Julian paused, his hand on the doorknob. "What is it?"

"Can I assume you have some idea of where to start looking?"

"Yes, as a matter of fact, I do," Julian said. "Spencer employed only three people. One of them has gone missing."

Graham tensed. "Which one?"

"The private secretary, Anna Harris. An orphan with no family and, given her career, very little money, unless she stole some from Spencer. She is the only member of the staff who disappeared, so it seems likely that she took the notebook."

"I see."

"The thing is, Anna Harris is not a professional like Spencer. She won't know how to go about making a deal for an item as dangerous as the notebook without revealing herself to someone who is watching for it to appear on the underground market."

"Someone like you."

"Thanks to the firm's connections I can keep an eye on that market. Don't worry, Anna Harris and the notebook will show up sooner or later, and when they do, I'll deal with both issues."

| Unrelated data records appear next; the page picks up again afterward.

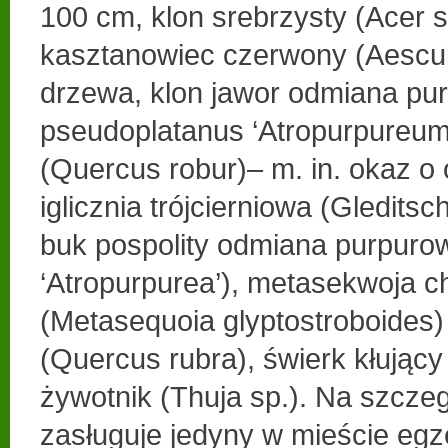
100 cm, klon srebrzysty (Acer 
kasztanowiec czerwony (Aescul
drzewa, klon jawor odmiana pu
pseudoplatanus ‘Atropurpureum
(Quercus robur)– m. in. okaz o
iglicznia trójcierniowa (Gleditsc
buk pospolity odmiana purpurow
‘Atropurpurea’), metasekwoja c
(Metasequoia glyptostroboides)
(Quercus rubra), świerk kłujący
żywotnik (Thuja sp.). Na szcz
zasługuje jedyny w mieście eg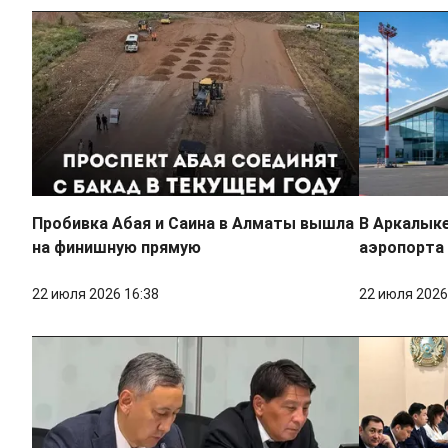
Пробивка Абая и Саина в Алматы вышла
В Аркалык
на финишную прямую
аэропорта
22 июля 2026 16:38
22 июля 2026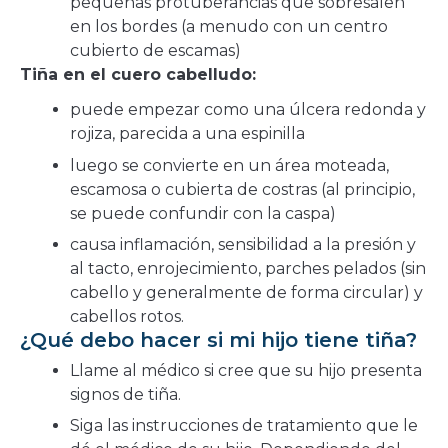
pequeñas protuberancias que sobresalen
en los bordes (a menudo con un centro
cubierto de escamas)
Tiña en el cuero cabelludo:
puede empezar como una úlcera redonda y
rojiza, parecida a una espinilla
luego se convierte en un área moteada,
escamosa o cubierta de costras (al principio,
se puede confundir con la caspa)
causa inflamación, sensibilidad a la presión y
al tacto, enrojecimiento, parches pelados (sin
cabello y generalmente de forma circular) y
cabellos rotos.
¿Qué debo hacer si mi hijo tiene tiña?
Llame al médico si cree que su hijo presenta
signos de tiña.
Siga las instrucciones de tratamiento que le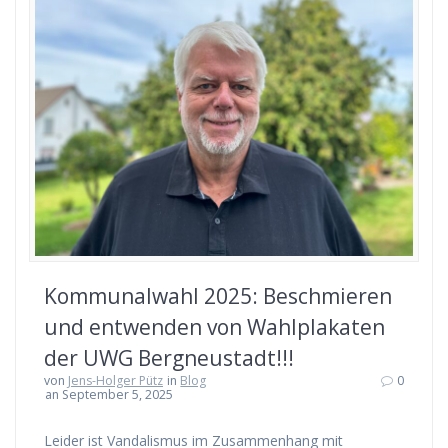
Kommunalwahl 2025: Beschmieren
und entwenden von Wahlplakaten
der UWG Bergneustadt!!!
von
Jens-Holger Pütz
in
Blog
0
an September 5, 2025
Leider ist Vandalismus im Zusammenhang mit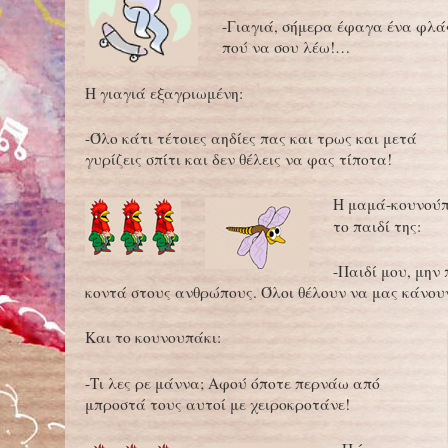
-Γιαγιά, σήμερα έφαγα ένα φλάς
πού να σου λέω!…
Η γιαγιά εξαγριωμένη:
-Όλο κάτι τέτοιες αηδίες πας και τρως και μετά
γυρίζεις σπίτι και δεν θέλεις να φας τίποτα!
Η μαμά-κουνούπ
το παιδί της:
-Παιδί μου, μην 
κοντά στους ανθρώπους. Όλοι θέλουν να μας κάνου
Και το κουνουπάκι:
-Τι λες ρε μάννα; Αφού όποτε περνάω από
μπροστά τους αυτοί με χειροκροτάνε!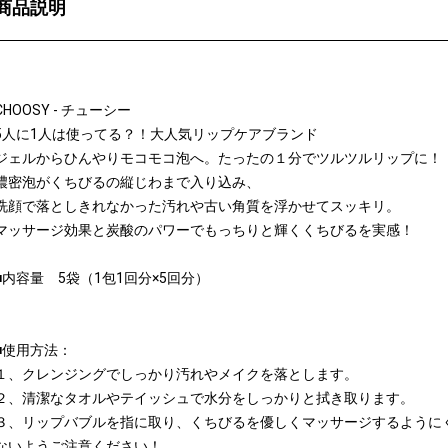
商品説明
CHOOSY - チューシー
5人に1人は使ってる？！大人気リップケアブランド
ジェルからひんやりモコモコ泡へ。たったの１分でツルツルリップに！
濃密泡がくちびるの縦じわまで入り込み、
洗顔で落としきれなかった汚れや古い角質を浮かせてスッキリ。
マッサージ効果と炭酸のパワーでもっちりと輝くくちびるを実感！
■内容量 5袋（1包1回分×5回分）
■使用方法：
１、クレンジングでしっかり汚れやメイクを落とします。
２、清潔なタオルやテイッシュで水分をしっかりと拭き取ります。
３、リップバブルを指に取り、くちびるを優しくマッサージするように
ないようご注意ください！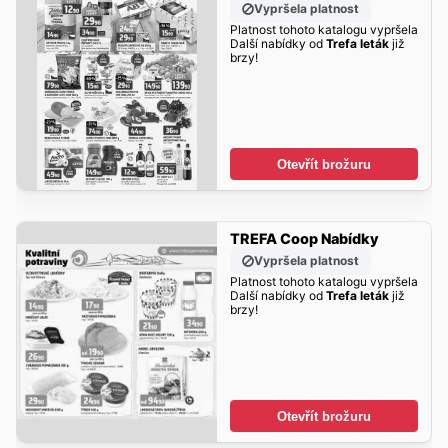
Vypršela platnost
Platnost tohoto katalogu vypršela
Další nabídky od
Trefa leták
již
brzy!
Otevřít brožuru
TREFA Coop Nabídky
Vypršela platnost
Platnost tohoto katalogu vypršela
Další nabídky od
Trefa leták
již
brzy!
Otevřít brožuru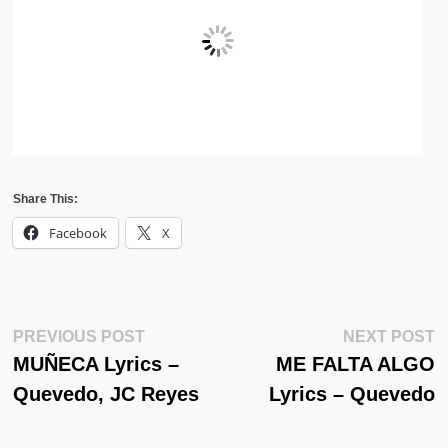
Share This:
Facebook
X
Post
Previous
N
PREVIOUS POST
NEXT POST
Post:
Po
MUÑECA Lyrics –
ME FALTA ALGO
Navigation
Quevedo, JC Reyes
Lyrics – Quevedo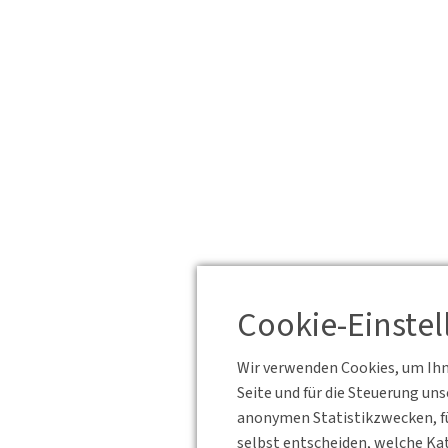
Cookie-Einste
Wir verwenden Cookies, um Ihne
Seite und für die Steuerung un
anonymen Statistikzwecken, fü
selbst entscheiden, welche Kat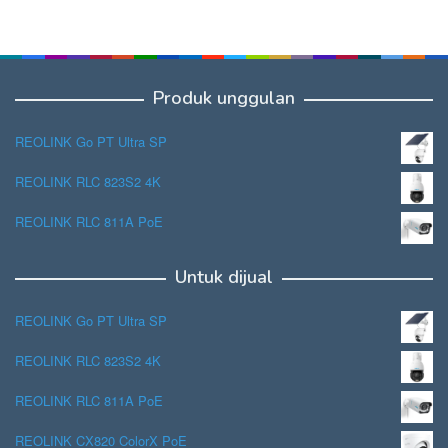
Produk unggulan
REOLINK Go PT Ultra SP
REOLINK RLC 823S2 4K
REOLINK RLC 811A PoE
Untuk dijual
REOLINK Go PT Ultra SP
REOLINK RLC 823S2 4K
REOLINK RLC 811A PoE
REOLINK CX820 ColorX PoE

"Why didn't you mention this before?"

Julian smiled his fallen-angel smile. "Because I wanted to know just how important this contract was to you."

"I see. What makes you think that this Anna Harris knows the value of the notebook?"

"I'm sure of it, because she fled without helping herself to the necklace that was in the safe. She must have seen it. Why would a poor secretary leave such a valuable item behind unless she thought she had something of even greater value to sell?"

"Good point," Graham said. "But I must say, I'm surprised that Spencer confided the truth about the notebook to her secretary."

Julian's brows rose. "Are you really? We both know that, sooner or later, private secretaries discover a great deal about their employers' confidential business."

Graham grunted. "Very true."

It was unfortunate that the very qualities that made for a skilled secretary—intelligence, organizational talents, and the ability to anticipate her employer's needs before he was even aware of them—were the same qualities that eventually caused problems.